[Text-based hardware design files]
# # # #

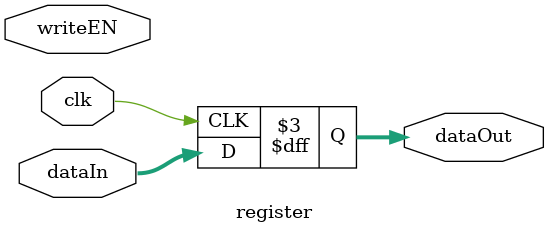
<source format=v>

module register(
	input wire [WIDTH-1:0] dataIn, 
	output reg [WIDTH-1:0] dataOut, 
	input clk, 
	input writeEN
);
parameter WIDTH = 32;


always @ (posedge clk)
begin
	if (clk == 1)
		dataOut = dataIn;
end
endmodule

</source>
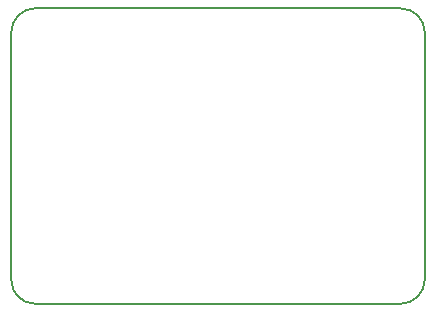
<source format=gbr>
%TF.GenerationSoftware,KiCad,Pcbnew,5.1.9-73d0e3b20d~88~ubuntu20.04.1*%
%TF.CreationDate,2021-03-06T00:26:18+00:00*%
%TF.ProjectId,SMA_to_uFL,534d415f-746f-45f7-9546-4c2e6b696361,1.0*%
%TF.SameCoordinates,Original*%
%TF.FileFunction,Profile,NP*%
%FSLAX46Y46*%
G04 Gerber Fmt 4.6, Leading zero omitted, Abs format (unit mm)*
G04 Created by KiCad (PCBNEW 5.1.9-73d0e3b20d~88~ubuntu20.04.1) date 2021-03-06 00:26:18*
%MOMM*%
%LPD*%
G01*
G04 APERTURE LIST*
%TA.AperFunction,Profile*%
%ADD10C,0.150000*%
%TD*%
G04 APERTURE END LIST*
D10*
X75000000Y-47500000D02*
G75*
G03*
X73000000Y-49500000I0J-2000000D01*
G01*
X108000000Y-49500000D02*
G75*
G03*
X106000000Y-47500000I-2000000J0D01*
G01*
X73000000Y-70500000D02*
G75*
G03*
X75000000Y-72500000I2000000J0D01*
G01*
X106000000Y-72500000D02*
G75*
G03*
X108000000Y-70500000I0J2000000D01*
G01*
X73000000Y-70500000D02*
X73000000Y-49500000D01*
X106000000Y-72500000D02*
X75000000Y-72500000D01*
X108000000Y-49500000D02*
X108000000Y-70500000D01*
X75000000Y-47500000D02*
X106000000Y-47500000D01*
M02*

</source>
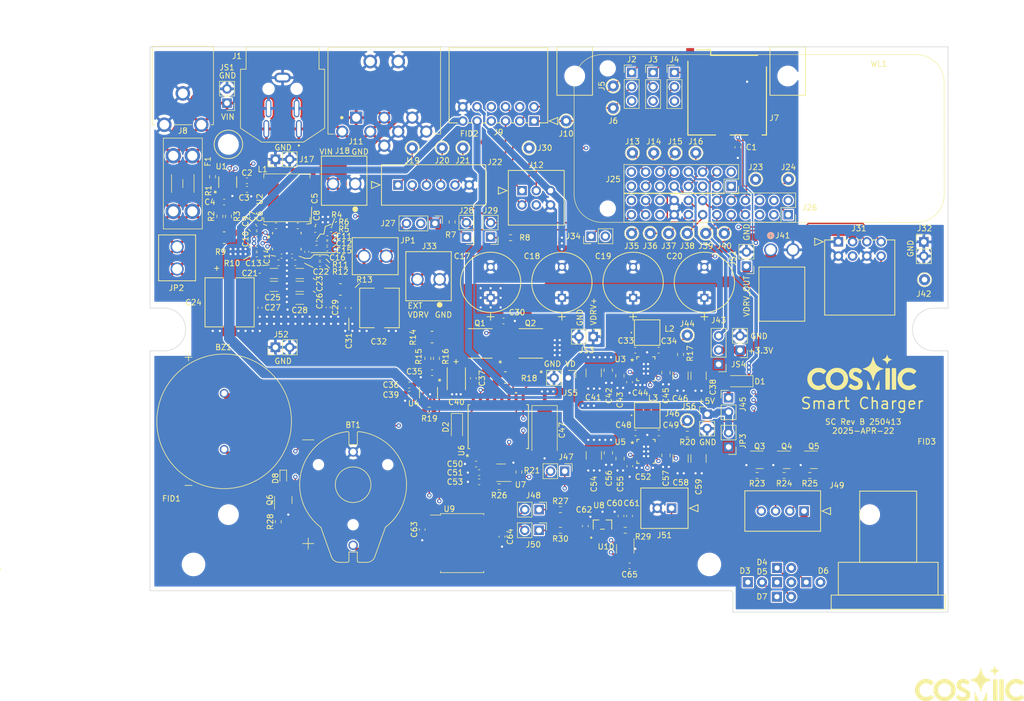
<source format=kicad_pcb>
(kicad_pcb
	(version 20240108)
	(generator "pcbnew")
	(generator_version "8.0")
	(general
		(thickness 1.6)
		(legacy_teardrops no)
	)
	(paper "A")
	(title_block
		(title "Smart Battery Charger Rev B 250414")
		(date "2025-04-14")
		(rev "A")
	)
	(layers
		(0 "F.Cu" mixed)
		(1 "In1.Cu" signal)
		(2 "In2.Cu" signal)
		(31 "B.Cu" signal)
		(32 "B.Adhes" user "B.Adhesive")
		(33 "F.Adhes" user "F.Adhesive")
		(34 "B.Paste" user)
		(35 "F.Paste" user)
		(36 "B.SilkS" user "B.Silkscreen")
		(37 "F.SilkS" user "F.Silkscreen")
		(38 "B.Mask" user)
		(39 "F.Mask" user)
		(40 "Dwgs.User" user "User.Drawings")
		(41 "Cmts.User" user "User.Comments")
		(42 "Eco1.User" user "User.Eco1")
		(43 "Eco2.User" user "User.Eco2")
		(44 "Edge.Cuts" user)
		(45 "Margin" user)
		(46 "B.CrtYd" user "B.Courtyard")
		(47 "F.CrtYd" user "F.Courtyard")
		(48 "B.Fab" user)
		(49 "F.Fab" user)
		(50 "User.1" user)
		(51 "User.2" user)
		(52 "User.3" user)
		(53 "User.4" user)
		(54 "User.5" user)
		(55 "User.6" user)
		(56 "User.7" user)
		(57 "User.8" user)
		(58 "User.9" user)
	)
	(setup
		(stackup
			(layer "F.SilkS"
				(type "Top Silk Screen")
			)
			(layer "F.Paste"
				(type "Top Solder Paste")
			)
			(layer "F.Mask"
				(type "Top Solder Mask")
				(thickness 0.01)
			)
			(layer "F.Cu"
				(type "copper")
				(thickness 0.035)
			)
			(layer "dielectric 1"
				(type "prepreg")
				(thickness 0.1)
				(material "FR4")
				(epsilon_r 4.5)
				(loss_tangent 0.02)
			)
			(layer "In1.Cu"
				(type "copper")
				(thickness 0.035)
			)
			(layer "dielectric 2"
				(type "core")
				(thickness 1.24)
				(material "FR4")
				(epsilon_r 4.5)
				(loss_tangent 0.02)
			)
			(layer "In2.Cu"
				(type "copper")
				(thickness 0.035)
			)
			(layer "dielectric 3"
				(type "prepreg")
				(thickness 0.1)
				(material "FR4")
				(epsilon_r 4.5)
				(loss_tangent 0.02)
			)
			(layer "B.Cu"
				(type "copper")
				(thickness 0.035)
			)
			(layer "B.Mask"
				(type "Bottom Solder Mask")
				(thickness 0.01)
			)
			(layer "B.Paste"
				(type "Bottom Solder Paste")
			)
			(layer "B.SilkS"
				(type "Bottom Silk Screen")
			)
			(copper_finish "None")
			(dielectric_constraints no)
		)
		(pad_to_mask_clearance 0)
		(allow_soldermask_bridges_in_footprints no)
		(pcbplotparams
			(layerselection 0x0000020_7ffffff8)
			(plot_on_all_layers_selection 0x0000000_00000000)
			(disableapertmacros no)
			(usegerberextensions no)
			(usegerberattributes yes)
			(usegerberadvancedattributes yes)
			(creategerberjobfile yes)
			(dashed_line_dash_ratio 12.000000)
			(dashed_line_gap_ratio 3.000000)
			(svgprecision 4)
			(plotframeref no)
			(viasonmask no)
			(mode 1)
			(useauxorigin no)
			(hpglpennumber 1)
			(hpglpenspeed 20)
			(hpglpendiameter 15.000000)
			(pdf_front_fp_property_popups yes)
			(pdf_back_fp_property_popups yes)
			(dxfpolygonmode yes)
			(dxfimperialunits yes)
			(dxfusepcbnewfont yes)
			(psnegative no)
			(psa4output no)
			(plotreference yes)
			(plotvalue yes)
			(plotfptext yes)
			(plotinvisibletext no)
			(sketchpadsonfab no)
			(subtractmaskfromsilk no)
			(outputformat 1)
			(mirror no)
			(drillshape 0)
			(scaleselection 1)
			(outputdirectory "")
		)
	)
	(net 0 "")
	(net 1 "VBATT")
	(net 2 "VDRV")
	(net 3 "LED_G")
	(net 4 "Net-(U1-IN+)")
	(net 5 "LED_B")
	(net 6 "/System Power/VIN")
	(net 7 "GNDA")
	(net 8 "SW1")
	(net 9 "SW2")
	(net 10 "Net-(U1-IN-)")
	(net 11 "SCL")
	(net 12 "SDA")
	(net 13 "Net-(U2-BOOT2)")
	(net 14 "/Coil Drive/VDRV+")
	(net 15 "CS")
	(net 16 "DI")
	(net 17 "SCLK")
	(net 18 "Net-(U2-BOOT1)")
	(net 19 "DO")
	(net 20 "Net-(U2-EXTVCC)")
	(net 21 "Net-(U2-VCC)")
	(net 22 "Net-(U2-DITH_SYNC)")
	(net 23 "Net-(C11-Pad1)")
	(net 24 "Net-(U2-ISP)")
	(net 25 "BUZZ")
	(net 26 "LED_R")
	(net 27 "Net-(U2-ISN)")
	(net 28 "Net-(BT1-+)")
	(net 29 "MOSI")
	(net 30 "Net-(U2-VOUT)")
	(net 31 "Net-(U3-BST1)")
	(net 32 "Net-(U3-SW1)")
	(net 33 "Net-(U3-SW2)")
	(net 34 "Net-(U3-BST2)")
	(net 35 "Net-(U6-TSOURCE)")
	(net 36 "CLK")
	(net 37 "MISO")
	(net 38 "Net-(U4-ALERT)")
	(net 39 "Net-(J43-Pin_1)")
	(net 40 "Net-(U5-BST1)")
	(net 41 "Net-(U2-SW1)")
	(net 42 "Net-(U5-SW1)")
	(net 43 "Net-(U2-SW2)")
	(net 44 "Net-(U5-SW2)")
	(net 45 "Net-(U5-BST2)")
	(net 46 "Net-(U6-BIAS)")
	(net 47 "Net-(U8-OUT)")
	(net 48 "Net-(J14-Pin_1)")
	(net 49 "Net-(D1-A)")
	(net 50 "Net-(D3-K)")
	(net 51 "Net-(D4-K)")
	(net 52 "Net-(D5-K)")
	(net 53 "Net-(JP2-A)")
	(net 54 "unconnected-(J7-DAT2-Pad1)")
	(net 55 "unconnected-(J7-DAT1-Pad8)")
	(net 56 "Net-(J12-Pin_4)")
	(net 57 "Net-(J13-Pin_1)")
	(net 58 "Net-(J15-Pin_1)")
	(net 59 "Net-(J16-Pin_1)")
	(net 60 "Net-(J19-Pin_1)")
	(net 61 "Net-(J20-Pin_1)")
	(net 62 "Net-(J21-Pin_1)")
	(net 63 "Net-(J23-Pin_1)")
	(net 64 "Net-(J26-Pin_22)")
	(net 65 "Net-(J26-Pin_11)")
	(net 66 "Net-(J26-Pin_13)")
	(net 67 "Net-(J26-Pin_15)")
	(net 68 "/Coil Drive/VDRV_Out")
	(net 69 "Net-(D2-K)")
	(net 70 "Net-(J26-Pin_16)")
	(net 71 "+5V")
	(net 72 "Net-(J26-Pin_9)")
	(net 73 "Net-(D2-A)")
	(net 74 "Net-(J27-Pin_2)")
	(net 75 "Net-(J31-Pin_4)")
	(net 76 "Net-(J33-Pin_2)")
	(net 77 "Net-(J44-Pin_1)")
	(net 78 "Net-(J46-Pin_1)")
	(net 79 "Net-(J48-Pin_1)")
	(net 80 "/System Power/VCC-1")
	(net 81 "/System Power/VCC-2")
	(net 82 "Net-(U4-IN+)")
	(net 83 "Net-(U4-IN-)")
	(net 84 "+3.3V")
	(net 85 "Net-(U6-TGATEDR)")
	(net 86 "Net-(U6-BGATEDR)")
	(net 87 "Net-(Q3-D)")
	(net 88 "Net-(Q4-D)")
	(net 89 "Net-(U1-ALERT)")
	(net 90 "Net-(J28-Pin_1)")
	(net 91 "Net-(R2-Pad2)")
	(net 92 "Net-(R3-Pad2)")
	(net 93 "Net-(U2-CDC)")
	(net 94 "Net-(U2-COMP)")
	(net 95 "Net-(U2-FSW)")
	(net 96 "Net-(R11-Pad2)")
	(net 97 "Net-(Q5-D)")
	(net 98 "Net-(Q6-B)")
	(net 99 "Net-(BZ1-+)")
	(net 100 "unconnected-(U9-32KHZ-Pad1)")
	(net 101 "unconnected-(U9-~{INT}{slash}SQW-Pad3)")
	(net 102 "unconnected-(U9-~{RST}-Pad4)")
	(net 103 "Net-(JP3-A)")
	(net 104 "+3.3V_WL")
	(net 105 "Net-(R12-Pad2)")
	(net 106 "MOSI_I{slash}O")
	(net 107 "MISO_I{slash}O")
	(net 108 "CLK_I{slash}O")
	(net 109 "FAULT_DRV")
	(net 110 "Net-(J29-Pin_1)")
	(net 111 "AUDIO")
	(net 112 "EN_DRV")
	(net 113 "DRIVE_A")
	(net 114 "Net-(R14-Pad1)")
	(net 115 "RX_I{slash}O")
	(net 116 "CS_I{slash}O")
	(net 117 "TX_I{slash}O")
	(net 118 "TX")
	(net 119 "nRESET_DISPLAY")
	(net 120 "EN_DC{slash}DC")
	(net 121 "RX")
	(net 122 "VD")
	(net 123 "VIN_F")
	(net 124 "THERM1")
	(net 125 "Net-(R14-Pad4)")
	(net 126 "GND")
	(net 127 "Net-(J50-Pin_1)")
	(net 128 "Net-(U6-SENSE-)")
	(net 129 "Net-(U6-SENSE+)")
	(net 130 "Net-(U6-ENABLE)")
	(net 131 "P1.04")
	(net 132 "unconnected-(U2-FB_INT_N-Pad14)")
	(footprint "Connector_PinHeader_2.54mm:PinHeader_1x03_P2.54mm_Vertical" (layer "F.Cu") (at 120.142 68.849))
	(footprint "Connector_PinHeader_2.54mm:PinHeader_1x02_P2.54mm_Vertical" (layer "F.Cu") (at 49.017 84.328 90))
	(footprint "IC_JRB:SO-16_SW_LIT" (layer "F.Cu") (at 88.738501 132.0165 90))
	(footprint "Connector_JRB:CON_901361102_MOL" (layer "F.Cu") (at 119.627652 146.558002))
	(footprint "Resistor_SMD:R_0603_1608Metric" (layer "F.Cu") (at 77.7075 119.8455 90))
	(footprint "Connector_JRB:CUI_PD-40" (layer "F.Cu") (at 50.292 71.755))
	(footprint "Package_SO:SOIC-16W_7.5x10.3mm_P1.27mm" (layer "F.Cu") (at 82.296 152.781))
	(footprint "MountingHole:MountingHole_3.2mm_M3_ISO7380" (layer "F.Cu") (at 140.335 69.469))
	(footprint "Resistor_SMD:R_0603_1608Metric" (layer "F.Cu") (at 39.116 94.488 -90))
	(footprint "Fiducial:Fiducial_1.5mm_Mask3mm" (layer "F.Cu") (at 30.48 147.32))
	(footprint "Capacitor_SMD:C_0603_1608Metric" (layer "F.Cu") (at 117.3205 118.3865 180))
	(footprint "Capacitor_SMD:C_0603_1608Metric" (layer "F.Cu") (at 112.141 124.079 -90))
	(footprint "Capacitor_SMD:C_0603_1608Metric" (layer "F.Cu") (at 112.141 156.845))
	(footprint "LED_THT:LED_D3.0mm_Horizontal_O6.35mm_Z2.0mm" (layer "F.Cu") (at 138.43 157.221))
	(footprint "Capacitor_SMD:C_1206_3216Metric" (layer "F.Cu") (at 48.754 106.986))
	(footprint "Capacitor_SMD:C_0402_1005Metric" (layer "F.Cu") (at 45.692 97.586 180))
	(footprint "Connector_PinHeader_2.54mm:PinHeader_1x03_P2.54mm_Vertical" (layer "F.Cu") (at 116.332 68.849))
	(footprint "Package_TO_SOT_SMD:SOT-23-5" (layer "F.Cu") (at 89.246501 140.2285 180))
	(footprint "Capacitor_SMD:C_1206_3216Metric" (layer "F.Cu") (at 53.354 109.286 180))
	(footprint "Connector_PinHeader_2.54mm:PinHeader_1x02_P2.54mm_Vertical" (layer "F.Cu") (at 101.224 123.317 -90))
	(footprint "Connector_Pin:Pin_D1.0mm_L10.0mm" (layer "F.Cu") (at 125.73 97.536))
	(footprint "Connector_Pin:Pin_D1.0mm_L10.0mm" (layer "F.Cu") (at 115.824 97.536))
	(footprint "Misc_JRB:3M_2908-05WB-MG" (layer "F.Cu") (at 129.54 72.39))
	(footprint "Resistor_SMD:R_0603_1608Metric" (layer "F.Cu") (at 122.428 133.35 180))
	(footprint "Connector_JRB:SWITCHCRAFT_L722RA" (layer "F.Cu") (at 32.512 78.1535 -90))
	(footprint "Capacitor_SMD:C_0805_2012Metric" (layer "F.Cu") (at 118.6205 122.3865 -90))
	(footprint "Capacitor_SMD:C_1210_3225Metric" (layer "F.Cu") (at 121.2325 137.6825 -90))
	(footprint "Connector_JRB:conn2_1-1123723-2_TEC" (layer "F.Cu") (at 63.246 88.6968 180))
	(footprint "Connector_JRB:TE_5211511-1" (layer "F.Cu") (at 68.417 76.89 180))
	(footprint "Diode_SMD:D_SOD-123" (layer "F.Cu") (at 81.372501 132.0165 -90))
	(footprint "Capacitor_SMD:C_1210_3225Metric" (layer "F.Cu") (at 121.2205 122.9365 -90))
	(footprint "Capacitor_SMD:C_0603_1608Metric" (layer "F.Cu") (at 39.878 91.948))
	(footprint "Resistor_SMD:R_0603_1608Metric" (layer "F.Cu") (at 40.64 94.488 -90))
	(footprint "Capacitor_SMD:C_0805_2012Metric" (layer "F.Cu") (at 110.4205 122.9365 -90))
	(footprint "Capacitor_SMD:C_0402_1005Metric" (layer "F.Cu") (at 58.254 99.286))
	(footprint "Capacitor_SMD:C_0603_1608Metric" (layer "F.Cu") (at 84.293501 123.3805 90))
	(footprint "Diode_SMD:D_SOD-123"
		(layer "F.Cu")
		(uuid "2b15ca44-253b-41df-aebe-76fa9a143ecc")
		(at 131.7752 123.9012 180)
		(descr "SOD-123")
		(tags "SOD-123")
		(property "Reference" "D1"
			(at -3.6068 -0.0508 180)
			(layer "F.SilkS")
			(uuid "aba7d99f-34ee-4a97-8cea-c79add4af1c2")
			(effects
				(font
					(size 1 1)
					(thickness 0.15)
				)
			)
		)
		(
... [2354890 chars truncated]
</source>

# # # #

• [Aim of the exercise]: All that should be written out is the stretch of lines above between the one holding "(at 112.141 156.845))" and the one holding "(at 48.754 106.986))", inclusive, exactly as given.

• [Written reply]:
	(footprint "Capacitor_SMD:C_0603_1608Metric" (layer "F.Cu") (at 112.141 156.845))
	(footprint "LED_THT:LED_D3.0mm_Horizontal_O6.35mm_Z2.0mm" (layer "F.Cu") (at 138.43 157.221))
	(footprint "Capacitor_SMD:C_1206_3216Metric" (layer "F.Cu") (at 48.754 106.986))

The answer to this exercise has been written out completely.